Si certains mots sont plus familiers que d’autres (psychologie, thérapie), d’autres « connus » peuvent prêter à confusion, voire susciter la méfiance et le rejet (« psy », sophrologue, santé mentale), ne serait-ce que parce que ces mots pourraient renvoyer à des problématiques que l’on préfère nier ou minorer.
Je passe une partie certaine des consultations à dédramatiser, à expliquer (souvent par l’étymologie) et à objectiver les mots, les processus physiologiques[5]. Ce recadrage permet aux personnes de mieux comprendre ce qu’elles vivent. Elles peuvent mieux observer ce qui se passe dans leur corps, le rôle des perceptions et des émotions dans le comportement qu’elles souhaitent modifier ou adopter. Je suis régulièrement surpris par les questions qui me sont posées sur les mécanismes de fonctionnement du corps, sur l’alimentation, même.
Ces discussions sont souvent l’occasion d’améliorer les capacités d’autonomisation des clients et clientes en développant la connaissance de – ou la curiosité envers – leurs corps.
[1] Du latin perceptio : je rassemble, je reçois [2] La mise en œuvre des facultés perceptives est dont intentionnelle et non plus instinctive [3] Un non-choix est une situation dans laquelle une personne est acculée à choisir entre seulement deux propositions (« choix binaire »).

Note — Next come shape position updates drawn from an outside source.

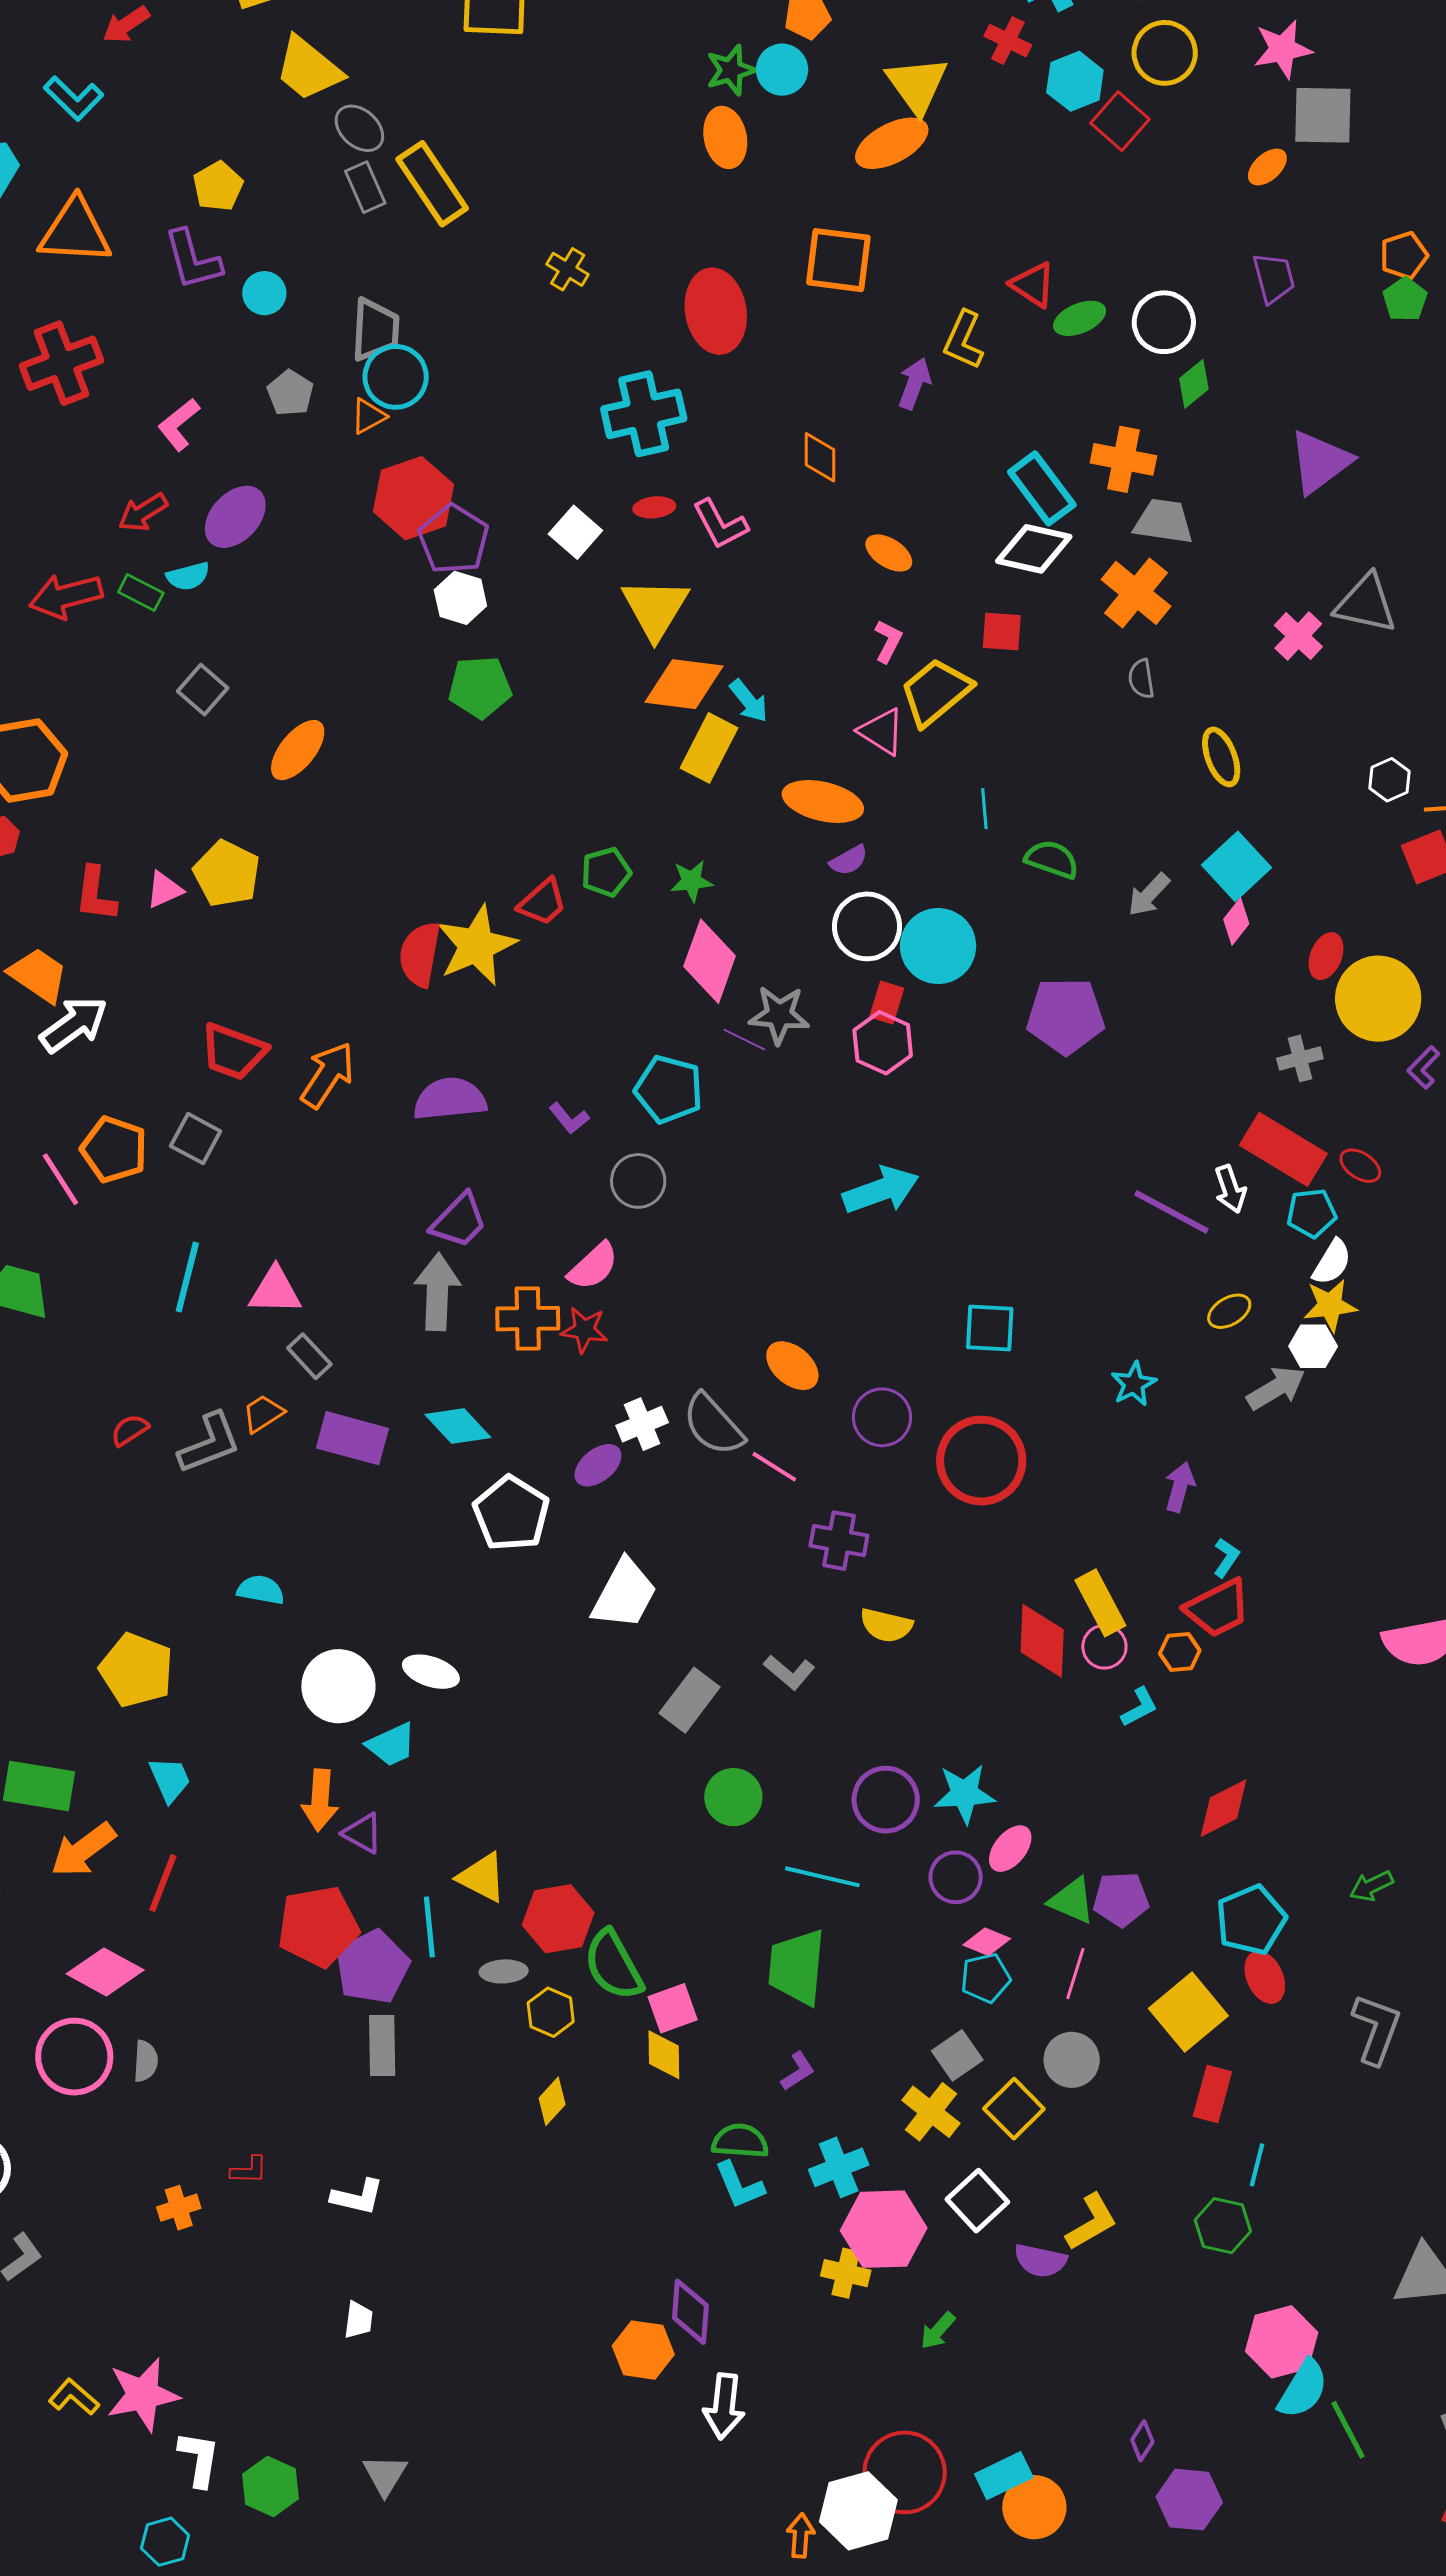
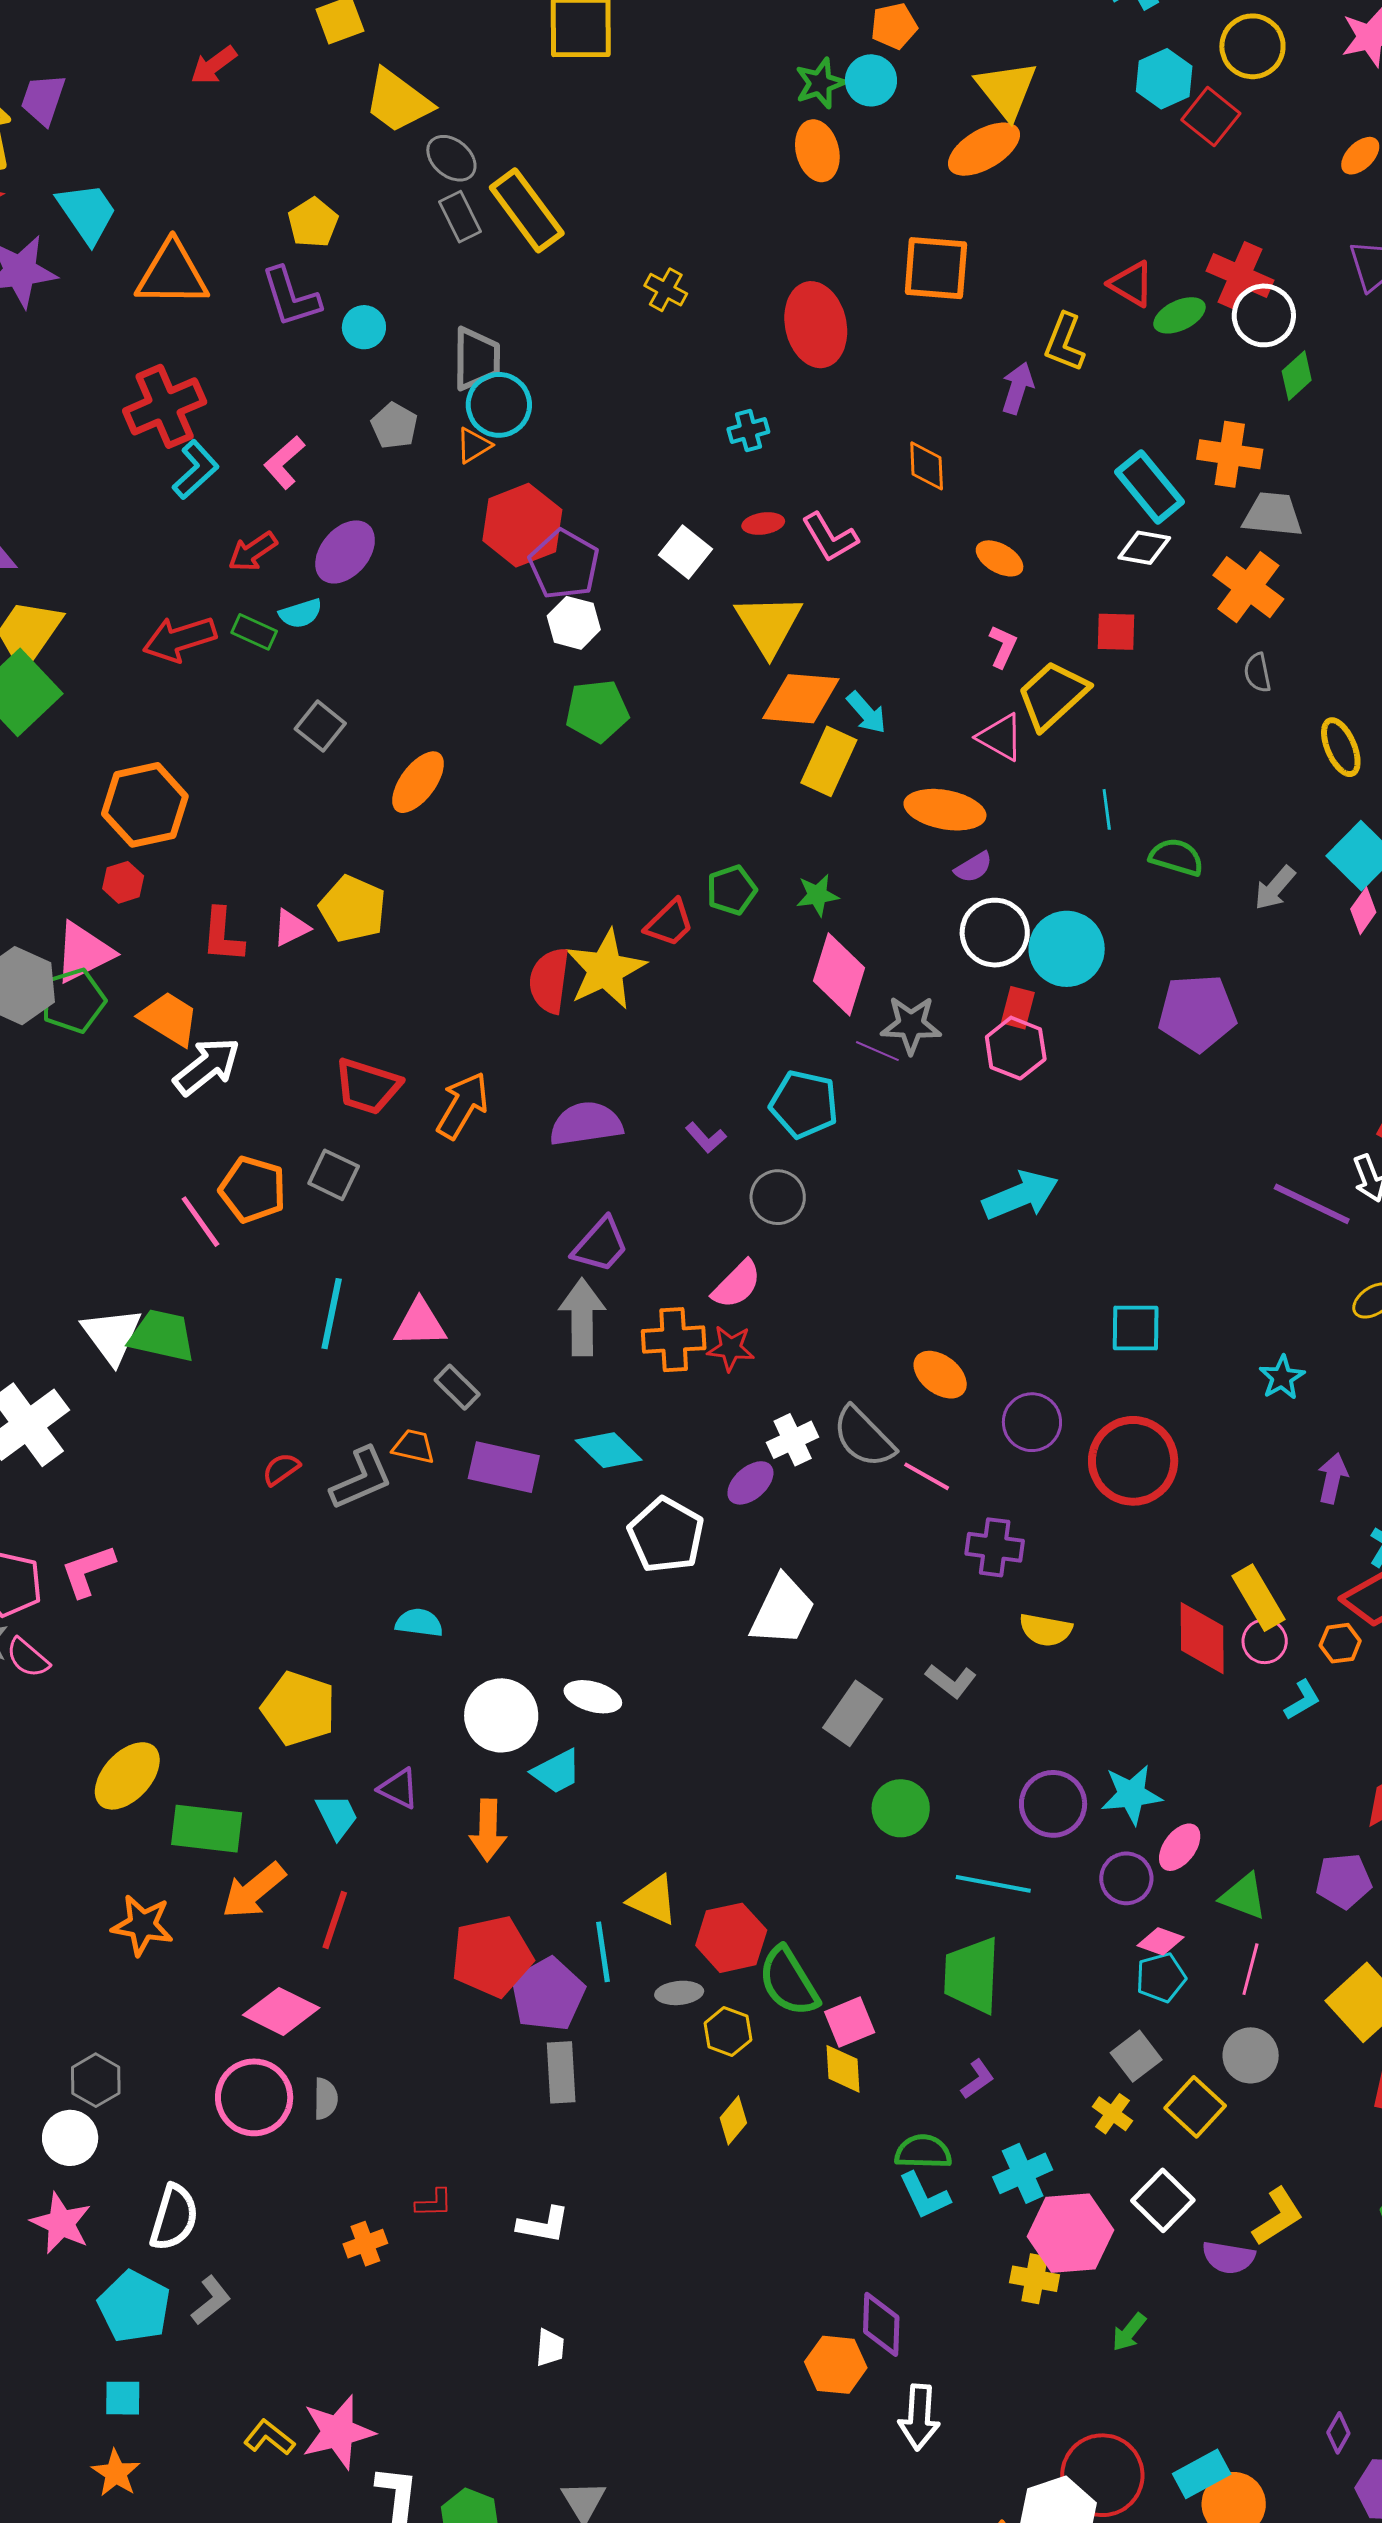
red cross: (1008, 41) -> (1240, 276), moved, size x1.4
cyan L-shape: (74, 98) -> (196, 470), moved, turned -84
cyan cross: (644, 414) -> (748, 430), size x0.5
white diamond: (1034, 549) -> (1144, 548), size x0.7
orange trapezoid: (263, 1414) -> (414, 1447), turned 48
purple triangle: (363, 1833) -> (399, 1788), moved
purple pentagon: (1121, 1899) -> (1344, 1881), moved
yellow cross: (931, 2112) -> (1112, 2114), size x0.7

La possibilité d’un choix apparaît lorsqu’au moins trois propositions sont offertes. [4] C’est le rôle du cortex cingulaire. Pour une présentation vulgarisée de l’état des recherches et découvertes sur le cortex cingulaire, voir le livre de Sébastien Bohler, « où est le sens », éd. Robert Laffon. [5] Par exemple, les larmes ne sont pas nécessairement un aveu de faiblesse, mais servent à évacuer des toxines, par exemple. Les hommes peuvent pleurer, surtout s’ils ont perdu un père ou une mère dans la semaine.